# Determine the stretch in springs AC and AB

Determine the stretch in springs AC and AB for equilibrium of the 2-kg block. The springs are shown in the equilibrium position.

Image from: Hibbeler, R. C., S. C. Fan, Kai Beng. Yap, and Peter Schiavone. Statics: Mechanics for Engineers. Singapore: Pearson, 2013.

#### Solution:

Let us first draw the free body diagram at ring A.

The angles were calculated using the inverse of tan (arctan).

The brown angle was found by:

$\text{tan}^{-1}\left(\dfrac{3}{3}\right)\,=\,45^0$

The orange angle was found by:

$\text{tan}^{-1}\left(\dfrac{3}{4}\right)\,=\,36.87^0$

Let us write our equations of equilibrium.

$\rightarrow ^+\sum \text{F}_\text{x}\,=\,0$

$F_{AB}\text{cos}\,(36.87^0)\,-\,F_{AC}\text{cos}\,(45^0)\,=\,0$ (eq.1)

$+\uparrow \sum \text{F}_\text{y}\,=\,0$

$F_{AB}\text{sin}\,(36.87^0)\,+\,F_{AC}\text{sin}\,(45^0)\,-\,19.62\,=\,0$ (eq.2)
Show me the free body diagram

Let us now solve for $F_{AB}$ and $F_{AC}$.

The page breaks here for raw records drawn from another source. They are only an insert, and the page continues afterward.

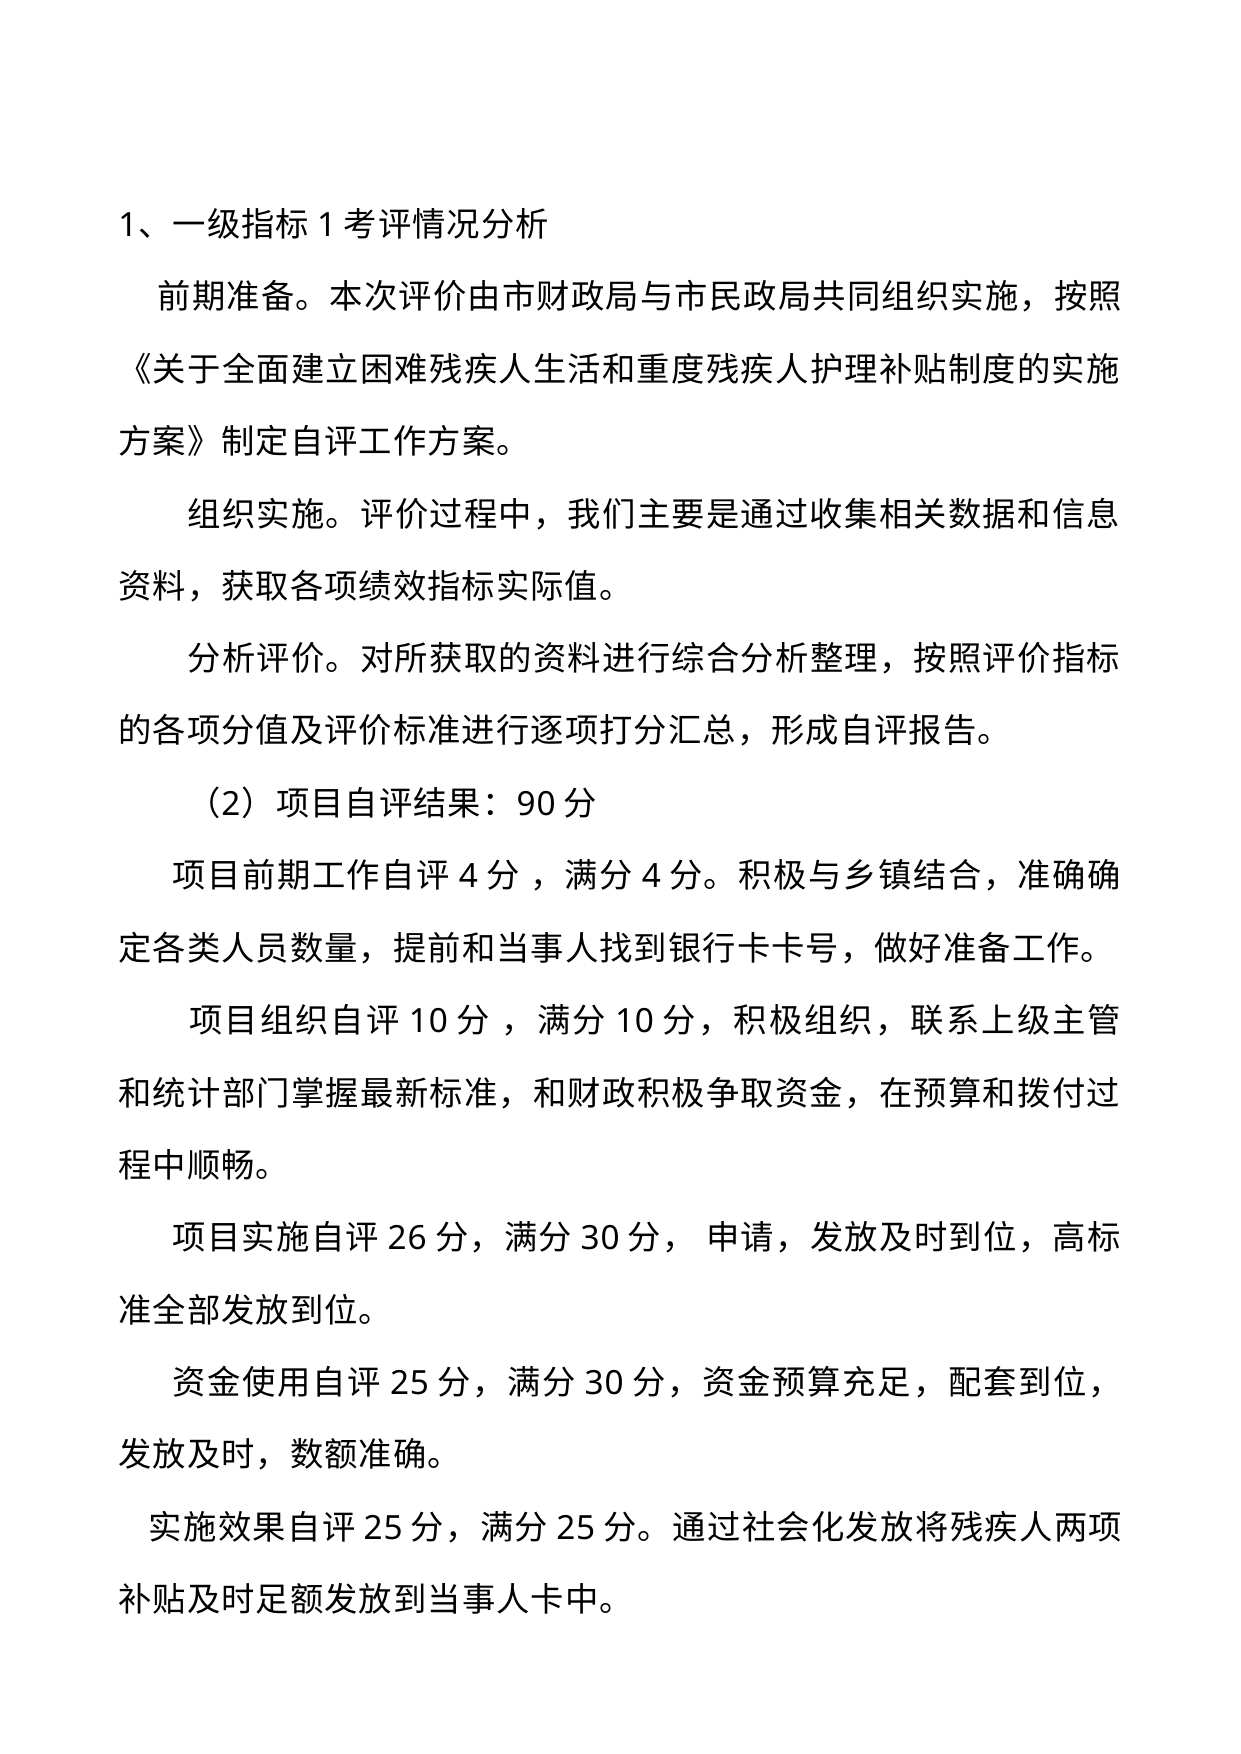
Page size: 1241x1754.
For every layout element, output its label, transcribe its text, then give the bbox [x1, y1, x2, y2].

text 资金使用自评25分，满分30分，资金预算充足，配套到位，发放及时，数额准确。 实施效果自评25分，满分25分。通过社会化发放将残疾人两项补贴及时足额发放到当事人卡中。 [118, 1356, 1122, 1621]
text 项目前期工作自评4分 ，满分4分。积极与乡镇结合，准确确定各类人员数量，提前和当事人找到银行卡卡号，做好准备工作。 项目组织自评10分 ，满分10分，积极组织，联系上级主管和统计部门掌握最新标准，和财政积极争取资金，在预算和拨付过程中顺畅。 [118, 849, 1122, 1187]
text 1、一级指标1考评情况分析 [118, 198, 1122, 246]
text 组织实施。评价过程中，我们主要是通过收集相关数据和信息资料，获取各项绩效指标实际值。 [118, 487, 1122, 608]
text 项目实施自评26分，满分30分， 申请，发放及时到位，高标准全部发放到位。 [118, 1211, 1122, 1332]
text 分析评价。对所获取的资料进行综合分析整理，按照评价指标的各项分值及评价标准进行逐项打分汇总，形成自评报告。 [118, 632, 1122, 752]
text （2）项目自评结果：90分 [118, 776, 1122, 825]
text 前期准备。本次评价由市财政局与市民政局共同组织实施，按照《关于全面建立困难残疾人生活和重度残疾人护理补贴制度的实施方案》制定自评工作方案。 [118, 270, 1122, 463]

Isolate for $F_{AB}$ in eq.1.

$F_{AB}\,=\,\dfrac{F_{AC}\text{cos}\,(45^0)}{\text{cos}\,(36.87^0)}$

(simplify)

$F_{AB}\,=\,0.884F_{AC}$ (eq.3)

Substitute this value into eq.2.

$0.884F_{AC}\text{sin}\,(36.87^0)\,+\,F_{AC}\text{sin}\,(45^0)\,-\,19.62\,=\,0$

(Simplify and solve for $F_{AC}$)

$F_{AC}\,=\,15.85$ N

Substitute this value into eq.3 to find $F_{AB}$

$F_{AB}\,=\,(0.884)(15.85)$

$F_{AB}\,=\,14.0$ N

Now that we have the force in each spring, we can use Hook’s Law to figure out the stretch.

Hook’s Law states:

$F\,=\,ks$

(Where $F$ is force, $k$ is the stiffness of the spring, and $s$ is the stretch of the spring)

For spring AB:

$s\,=\,\dfrac{F}{k}$

$s\,=\,\dfrac{14}{30}$

$s\,=\,0.47$ m

For spring AC:

$s\,=\,\dfrac{F}{k}$

$s\,=\,\dfrac{15.85}{20}$

$s\,=\,0.79$ m